[The Promise Of American Life by Herbert David Croly]@TWC D-Link book
The Promise Of American Life

CHAPTER VIII
3/103

The fundamental weakness of the commune or city state has always been its inability to protect itself from the aggressions of larger or more warlike neighbors, and its correlative inability to settle its own domestic differences without foreign interference.

On the other hand, when a state became sufficiently large and well organized to feel safe against alien aggression, it inevitably became the aggressor itself; and it inevitably carried the conquest of its neighbors just as far as it was able.

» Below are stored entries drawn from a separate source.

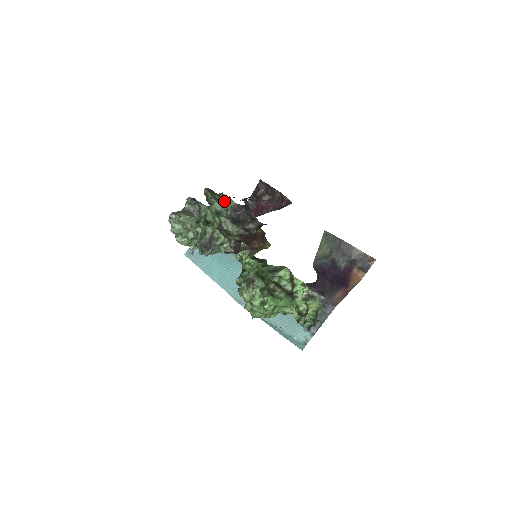
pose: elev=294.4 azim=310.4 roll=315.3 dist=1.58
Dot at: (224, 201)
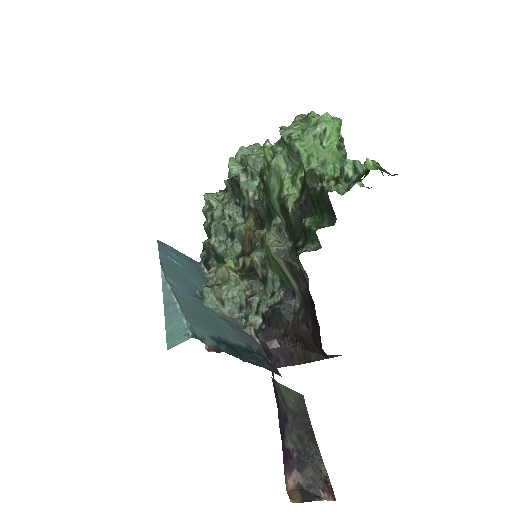
Dot at: occluded
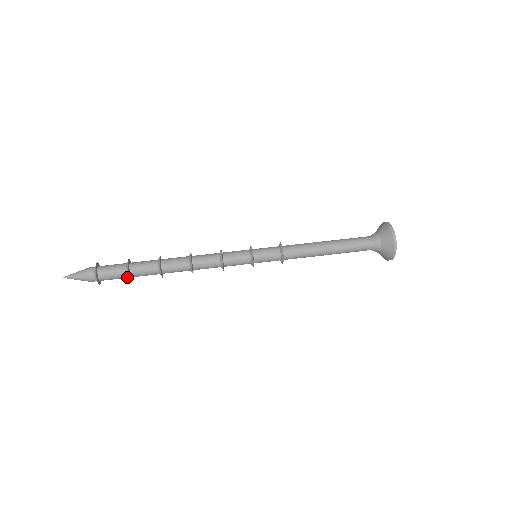
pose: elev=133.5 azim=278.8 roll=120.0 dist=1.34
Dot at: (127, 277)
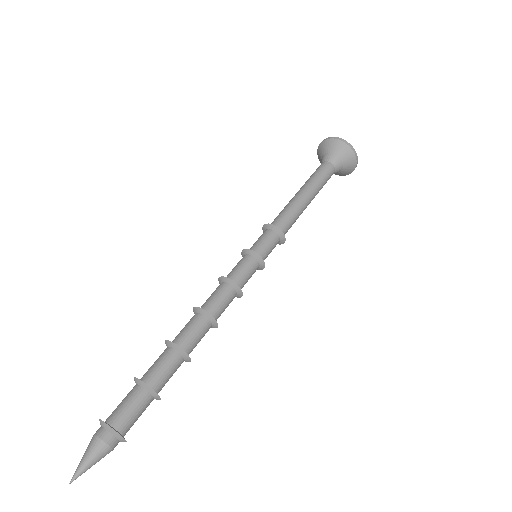
Dot at: (152, 400)
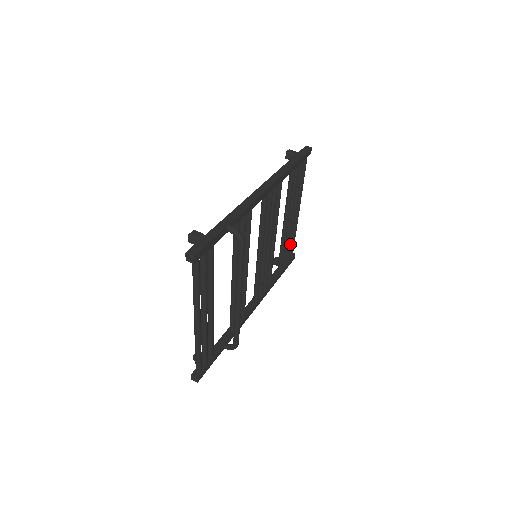
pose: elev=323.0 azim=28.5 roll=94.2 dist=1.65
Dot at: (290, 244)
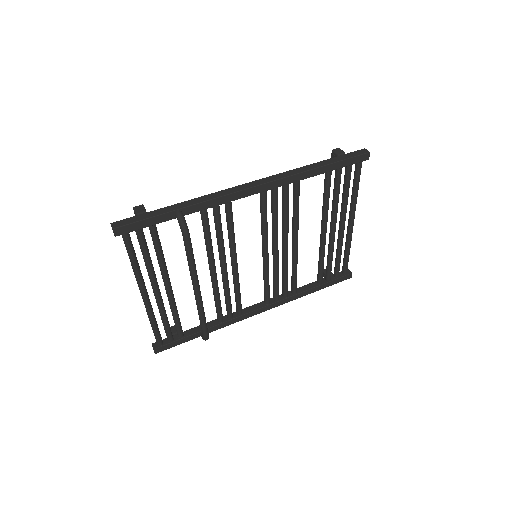
Dot at: (338, 259)
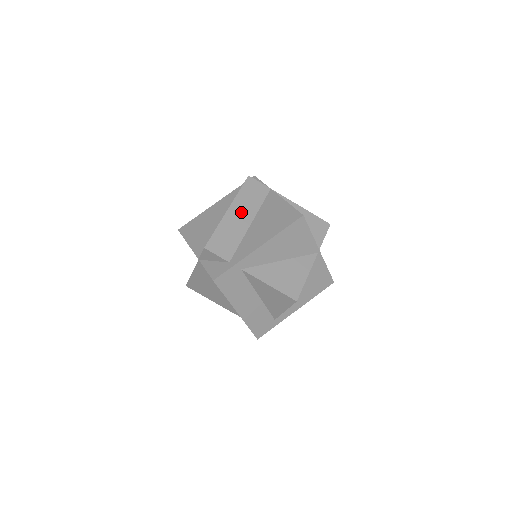
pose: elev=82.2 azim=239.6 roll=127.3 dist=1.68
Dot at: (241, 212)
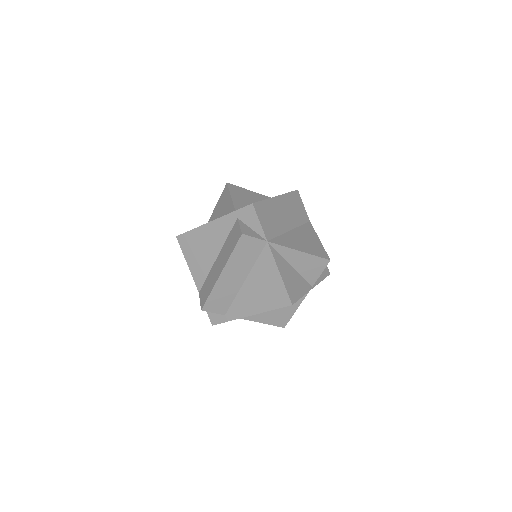
Dot at: (234, 273)
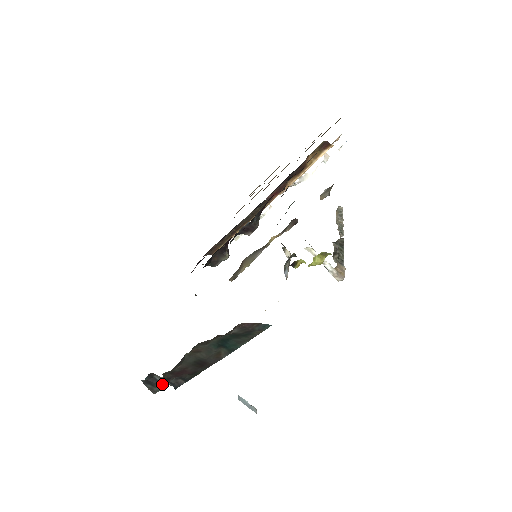
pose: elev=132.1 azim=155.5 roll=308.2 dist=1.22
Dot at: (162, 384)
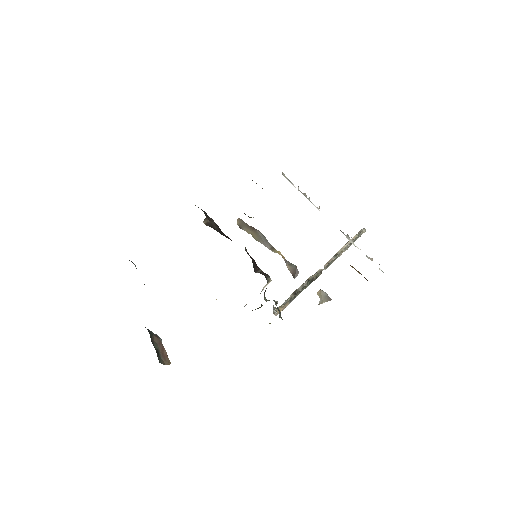
Dot at: (134, 264)
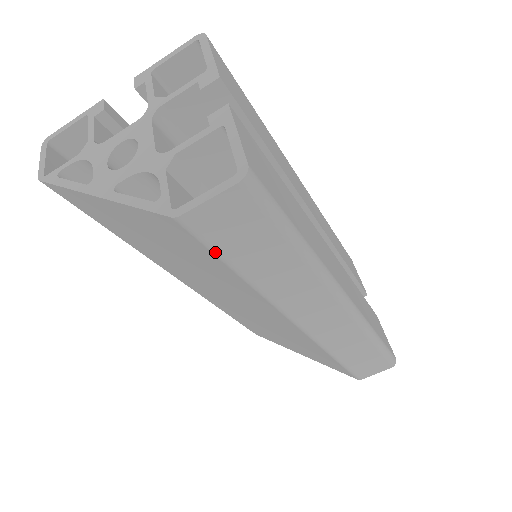
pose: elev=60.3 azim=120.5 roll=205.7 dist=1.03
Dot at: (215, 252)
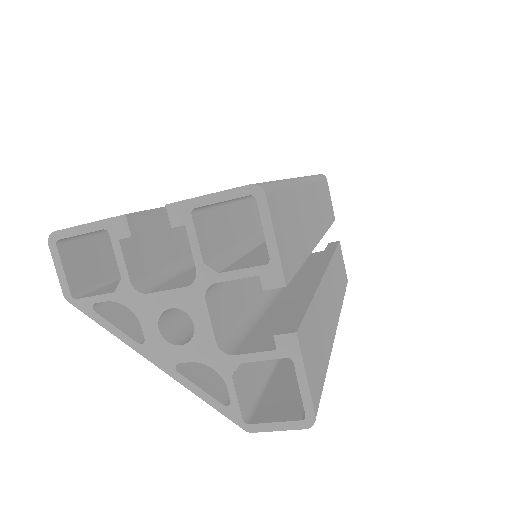
Dot at: occluded
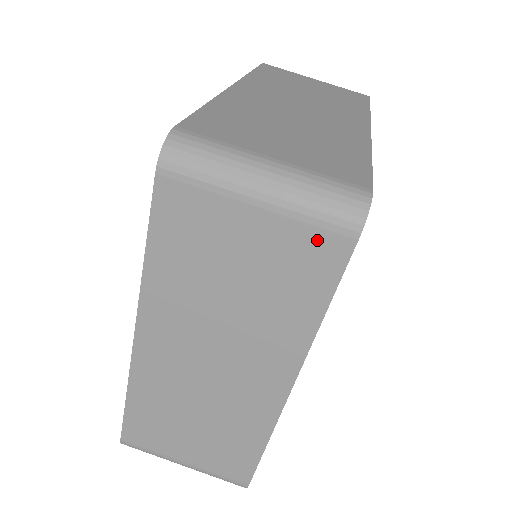
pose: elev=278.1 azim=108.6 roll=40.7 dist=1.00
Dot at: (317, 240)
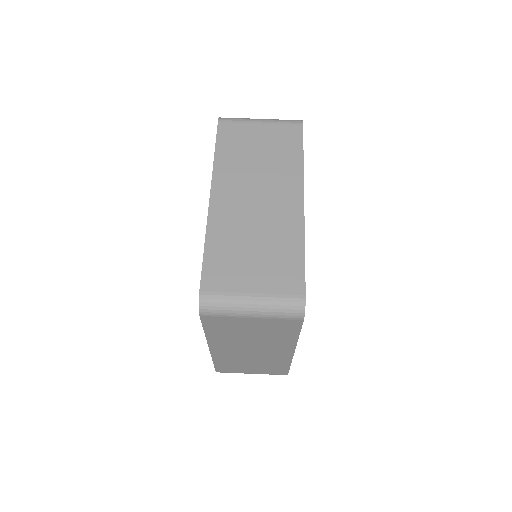
Dot at: (288, 129)
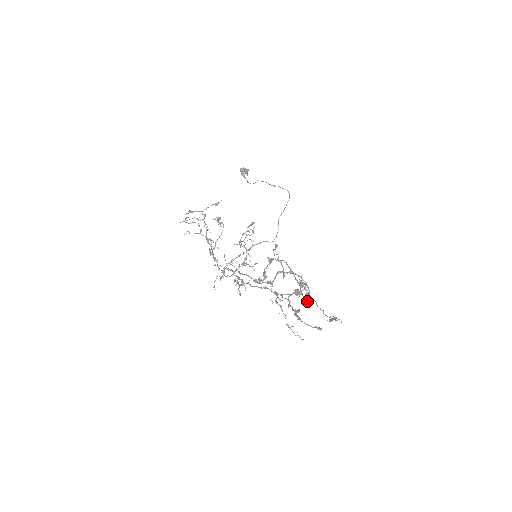
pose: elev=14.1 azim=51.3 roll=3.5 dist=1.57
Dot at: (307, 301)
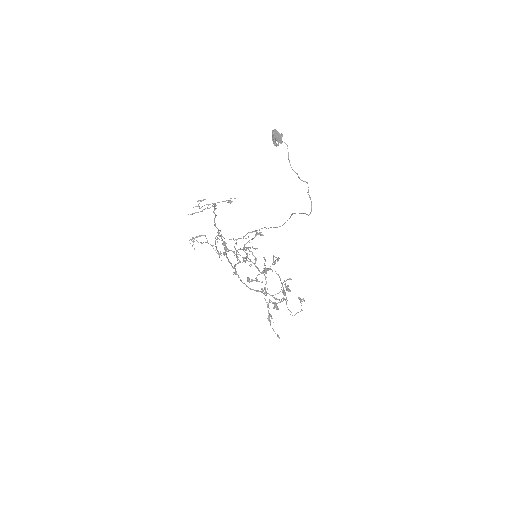
Dot at: occluded
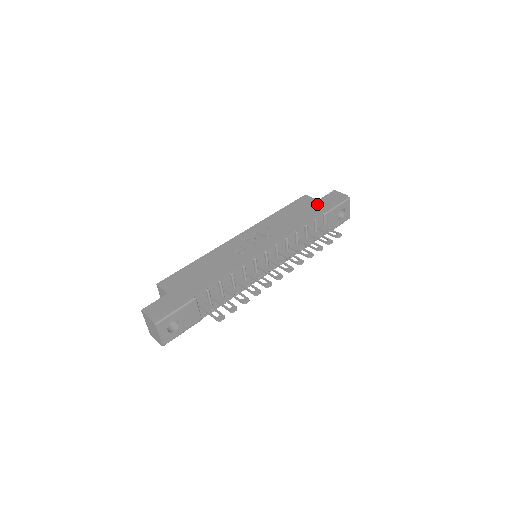
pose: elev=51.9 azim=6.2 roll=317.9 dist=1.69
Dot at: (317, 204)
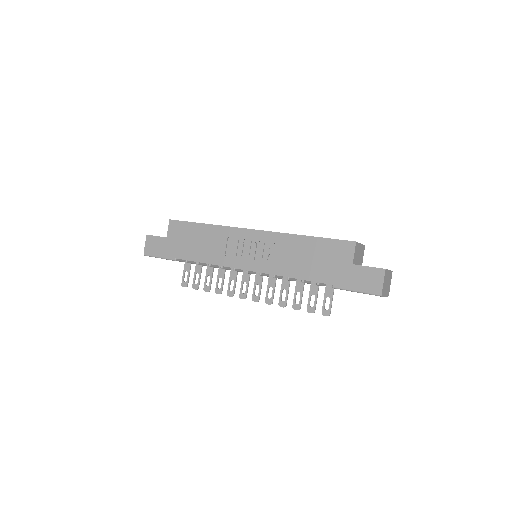
Dot at: (343, 269)
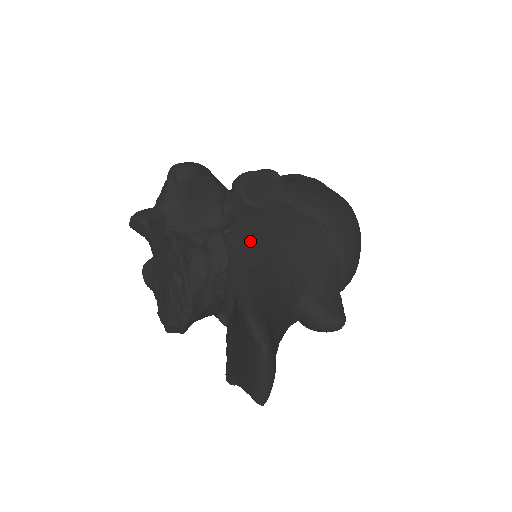
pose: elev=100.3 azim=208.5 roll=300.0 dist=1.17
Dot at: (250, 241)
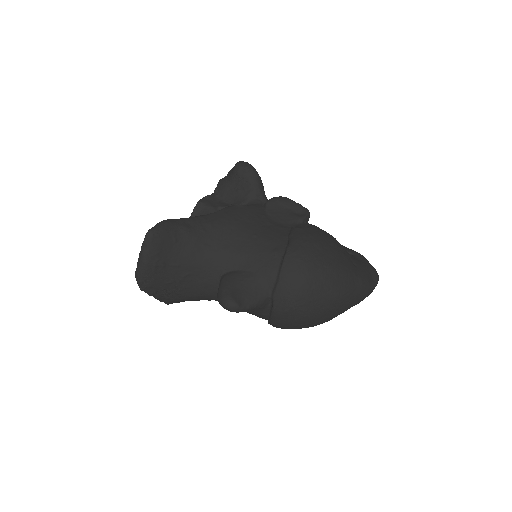
Dot at: (230, 214)
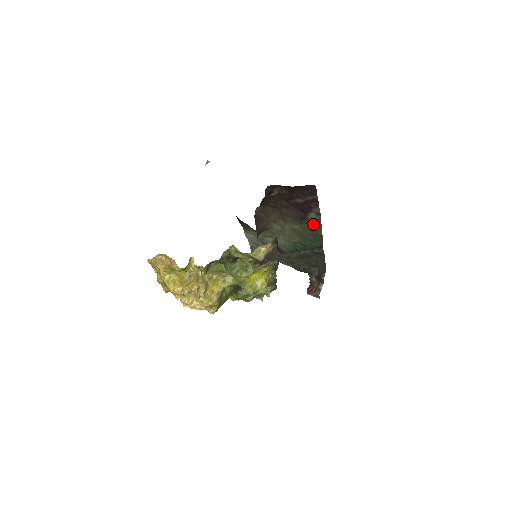
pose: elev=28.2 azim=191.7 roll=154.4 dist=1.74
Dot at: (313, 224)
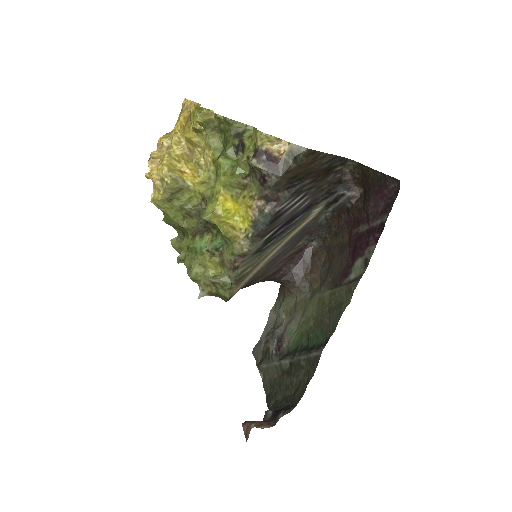
Dot at: (348, 287)
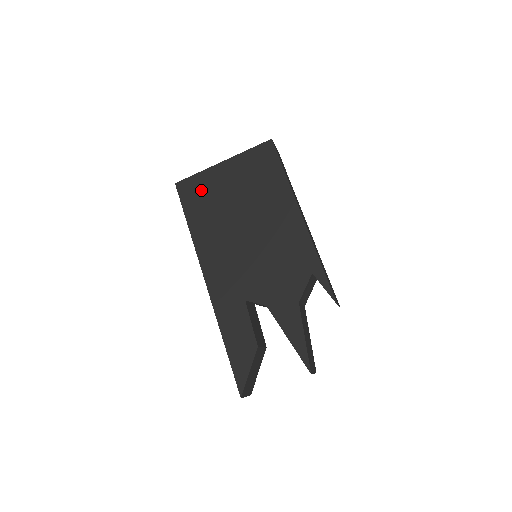
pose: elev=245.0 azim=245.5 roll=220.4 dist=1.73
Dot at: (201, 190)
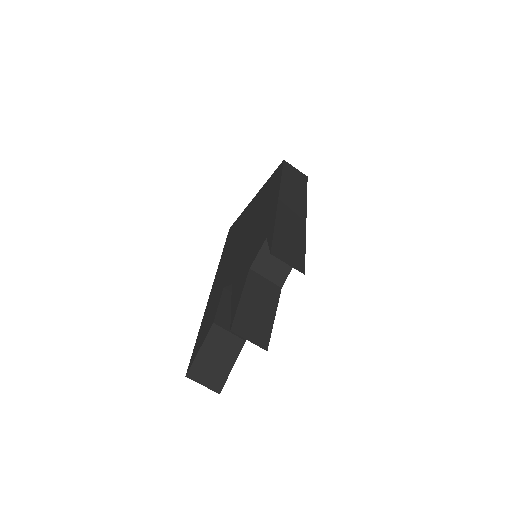
Dot at: (238, 223)
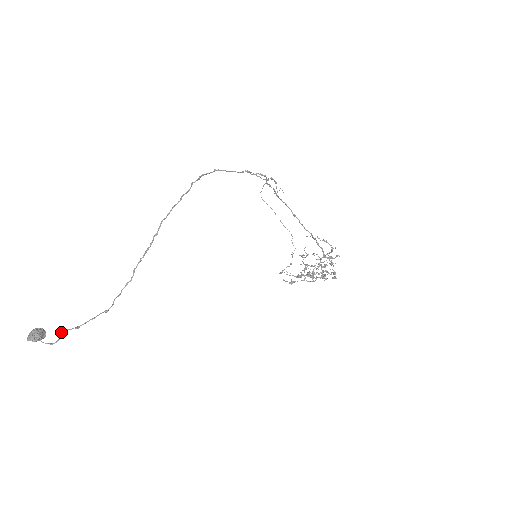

But domestic security, which is reached by constant foreign aggression, results inevitably in a huge unwieldy form of imperial political organization which is obliged by the logic of its situation to seek universal dominion.

The Romans made the great attempt to establish a dominion of this kind; and while their Empire could not endure, because their military organization destroyed in the end the very foundation of internal order, they bequeathed to civilization a political ideal and a legal code of inestimable subsequent value.
As long as men were obliged to choose between a communal or an imperial type of political organization,--which was equivalent merely to a choice between anarchy and despotism,--the problem of combining internal order with external security seemed insoluble.

They needed a form of association strong enough to defend their frontiers, but not sufficiently strong to attack their neighbors with any chance of continued success; and such a state could not exist unless its unity and integrity had some moral basis, and unless the aggressions of exceptionally efficient states were checked by some effective inter-state organization.